Restaurant in Capri, Italy
Grove-Table Campanian

Da Paolino's lemon-grove terrace on Via Palazzo a Mare is the main reason to book — and lunch in daylight is the right way to see it. The cooking is solid southern Italian, but the setting is what makes it distinct. Booking is easy relative to Capri's more formal options; reserve a week or two ahead in peak summer season.
Yes — Da Paolino is worth booking, particularly if you are visiting Capri for the first time and want a setting that the island has become associated with. The lemon-grove terrace at Via Palazzo a Mare 11 is the draw: tables set beneath mature lemon trees heavy with fruit, a format that has made this restaurant one of the most photographed dining settings on the island over its many years of operation. The food is secondary to the room in terms of differentiation, but that is not a criticism — this is southern Italian cooking in a context that few restaurants anywhere can match.
The more useful question for most diners is whether to come for lunch or dinner. Lunch at Da Paolino gives you the lemon grove in full daylight, which is the point. The grove reads differently after dark: candle-lit and atmospheric, yes, but you lose the visual impact of the lemons themselves against the Capri sky. If you are coming specifically for the setting , and most people are , a long Saturday or Sunday lunch is the right call. Dinner suits couples looking for a romantic evening and travellers who have already seen the terrace by day.
The restaurant sits on the quieter marina side of Capri rather than in the main Piazzetta area, which means it draws a slightly less frantic crowd than some competitors. Getting there requires either a short taxi ride or a walk from the Marina Grande. Factor that into your timing, especially if you have a boat to catch.
On value, Da Paolino sits in a price tier consistent with Capri's premium positioning. The island commands a premium across the board, and this restaurant is not an outlier. If budget is a constraint, Da Tonino in the main town offers Campanian cooking at a lower price point. If spectacle and setting are your priorities and budget is flexible, Da Paolino competes with the best-positioned terraces on the island.
For food-and-wine travellers who have been to serious Italian restaurants elsewhere , say, Dal Pescatore in Runate, Quattro Passi in Marina del Cantone, or Uliassi in Senigallia , Da Paolino will not compete on technical cooking. It competes on location and atmosphere, and on that measure it delivers. Booking is relatively direct compared to harder-to-book Italian destination restaurants like Reale in Castel di Sangro or Piazza Duomo in Alba.
Da Paolino has been operating long enough to have become part of how many visitors remember Capri. That longevity is itself a trust signal: the restaurant has outlasted many competitors on an island where dining options turn over regularly.
Also worth your time while in Capri: Aurora Capri, Bianca Rooftop, Concettina ai Tre Santi, and Al Chiaro di Luna. For serious Italian fine dining beyond the island, see Atelier Moessmer Norbert Niederkofler in Brunico. Internationally, Le Bernardin in New York City and Lazy Bear in San Francisco represent what destination-restaurant ambition looks like at the leading of the market.

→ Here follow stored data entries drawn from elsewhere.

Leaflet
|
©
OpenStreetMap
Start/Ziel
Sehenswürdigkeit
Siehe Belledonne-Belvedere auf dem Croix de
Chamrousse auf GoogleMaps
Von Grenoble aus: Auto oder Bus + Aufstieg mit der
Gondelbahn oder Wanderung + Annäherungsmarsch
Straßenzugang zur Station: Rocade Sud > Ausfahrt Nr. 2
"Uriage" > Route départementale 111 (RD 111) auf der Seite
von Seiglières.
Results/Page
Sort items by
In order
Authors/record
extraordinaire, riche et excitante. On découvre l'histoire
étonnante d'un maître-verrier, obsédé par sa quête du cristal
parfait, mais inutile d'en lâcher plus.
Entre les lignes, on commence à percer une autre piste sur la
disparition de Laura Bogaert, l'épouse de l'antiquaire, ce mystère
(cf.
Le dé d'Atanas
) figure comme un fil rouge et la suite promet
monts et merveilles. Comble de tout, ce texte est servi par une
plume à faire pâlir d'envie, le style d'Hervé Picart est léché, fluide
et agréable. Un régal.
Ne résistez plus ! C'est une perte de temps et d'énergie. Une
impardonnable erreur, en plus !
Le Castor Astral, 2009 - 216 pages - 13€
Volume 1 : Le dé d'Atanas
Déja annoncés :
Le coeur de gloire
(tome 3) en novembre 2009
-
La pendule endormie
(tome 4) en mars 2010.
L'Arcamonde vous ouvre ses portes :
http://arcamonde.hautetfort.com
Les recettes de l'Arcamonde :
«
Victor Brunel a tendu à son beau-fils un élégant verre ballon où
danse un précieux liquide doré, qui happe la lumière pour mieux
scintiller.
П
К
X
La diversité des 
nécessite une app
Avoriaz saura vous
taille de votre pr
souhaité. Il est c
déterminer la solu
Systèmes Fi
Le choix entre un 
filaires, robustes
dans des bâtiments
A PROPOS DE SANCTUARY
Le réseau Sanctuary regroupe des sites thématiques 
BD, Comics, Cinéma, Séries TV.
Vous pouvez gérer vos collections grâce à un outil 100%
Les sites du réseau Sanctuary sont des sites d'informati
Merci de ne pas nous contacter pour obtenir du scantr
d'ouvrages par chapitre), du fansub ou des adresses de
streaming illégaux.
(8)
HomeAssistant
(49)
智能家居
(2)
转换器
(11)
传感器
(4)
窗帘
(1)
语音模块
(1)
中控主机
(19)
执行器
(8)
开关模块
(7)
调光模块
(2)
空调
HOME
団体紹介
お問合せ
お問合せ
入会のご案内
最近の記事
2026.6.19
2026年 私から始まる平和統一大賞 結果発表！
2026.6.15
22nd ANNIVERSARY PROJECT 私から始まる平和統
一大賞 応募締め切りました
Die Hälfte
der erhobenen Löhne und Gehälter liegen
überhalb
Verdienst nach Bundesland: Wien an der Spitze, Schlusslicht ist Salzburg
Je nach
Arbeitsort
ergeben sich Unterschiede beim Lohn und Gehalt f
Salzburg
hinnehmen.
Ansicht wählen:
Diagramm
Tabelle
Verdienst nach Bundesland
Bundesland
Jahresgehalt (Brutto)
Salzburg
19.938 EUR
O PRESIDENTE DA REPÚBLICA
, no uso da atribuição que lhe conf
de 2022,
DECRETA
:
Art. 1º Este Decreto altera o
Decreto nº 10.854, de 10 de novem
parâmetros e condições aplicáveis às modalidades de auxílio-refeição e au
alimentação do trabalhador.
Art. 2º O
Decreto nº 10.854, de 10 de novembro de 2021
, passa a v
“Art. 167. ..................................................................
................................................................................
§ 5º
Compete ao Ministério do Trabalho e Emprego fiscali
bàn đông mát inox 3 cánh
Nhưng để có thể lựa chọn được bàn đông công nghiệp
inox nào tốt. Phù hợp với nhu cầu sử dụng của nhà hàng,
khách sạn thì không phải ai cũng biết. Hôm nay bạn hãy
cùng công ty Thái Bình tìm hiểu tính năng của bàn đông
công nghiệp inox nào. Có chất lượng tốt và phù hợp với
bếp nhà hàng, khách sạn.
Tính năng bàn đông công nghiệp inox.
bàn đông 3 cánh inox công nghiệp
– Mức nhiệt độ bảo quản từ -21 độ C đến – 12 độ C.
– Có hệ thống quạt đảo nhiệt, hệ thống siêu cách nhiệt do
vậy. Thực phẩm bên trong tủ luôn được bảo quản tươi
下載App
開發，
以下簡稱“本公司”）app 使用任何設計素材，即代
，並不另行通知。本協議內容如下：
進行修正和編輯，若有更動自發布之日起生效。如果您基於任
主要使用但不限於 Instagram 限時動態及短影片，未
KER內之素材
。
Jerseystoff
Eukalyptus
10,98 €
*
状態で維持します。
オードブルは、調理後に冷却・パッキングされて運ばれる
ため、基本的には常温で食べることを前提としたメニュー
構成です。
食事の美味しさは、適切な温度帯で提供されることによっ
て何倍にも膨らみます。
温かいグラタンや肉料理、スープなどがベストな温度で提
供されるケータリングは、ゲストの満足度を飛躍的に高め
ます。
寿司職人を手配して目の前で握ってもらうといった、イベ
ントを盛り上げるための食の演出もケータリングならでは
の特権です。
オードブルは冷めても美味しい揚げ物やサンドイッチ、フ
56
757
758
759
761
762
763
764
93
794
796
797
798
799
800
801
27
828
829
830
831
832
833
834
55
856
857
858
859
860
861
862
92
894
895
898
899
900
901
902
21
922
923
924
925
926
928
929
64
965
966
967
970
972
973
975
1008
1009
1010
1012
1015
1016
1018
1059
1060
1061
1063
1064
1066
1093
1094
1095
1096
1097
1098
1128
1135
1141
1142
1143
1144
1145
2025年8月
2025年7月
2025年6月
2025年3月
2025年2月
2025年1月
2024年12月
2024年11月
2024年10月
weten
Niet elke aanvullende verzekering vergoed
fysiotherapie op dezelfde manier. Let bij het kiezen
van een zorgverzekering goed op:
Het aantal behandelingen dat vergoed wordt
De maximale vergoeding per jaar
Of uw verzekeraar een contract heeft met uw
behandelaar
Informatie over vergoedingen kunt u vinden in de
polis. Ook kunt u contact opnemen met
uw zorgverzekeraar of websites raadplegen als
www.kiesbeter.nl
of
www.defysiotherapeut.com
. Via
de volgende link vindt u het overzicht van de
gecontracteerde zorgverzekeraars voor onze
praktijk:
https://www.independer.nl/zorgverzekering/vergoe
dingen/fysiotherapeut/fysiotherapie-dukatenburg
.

| Venue | Cuisine | Price | Booking Difficulty |
|---|---|---|---|
| Da Paolino | Easy | ||
| Le Monzù | Contemporary | €€€€ | Unknown |
| La Terrazza di Lucullo | Italian Seafood | Unknown | |
| Da Tonino | Campanian | €€€ | Unknown |
| Terrazza Tiberio | Mediterranean Cuisine | €€€€ | Unknown |
| Gennaro Amitrano | Modern Cuisine | €€€ | Unknown |
Comparing your options in Capri for this tier.
Keep this venue in your Pearl passport, rate it after you visit, and track it alongside every other place you collect.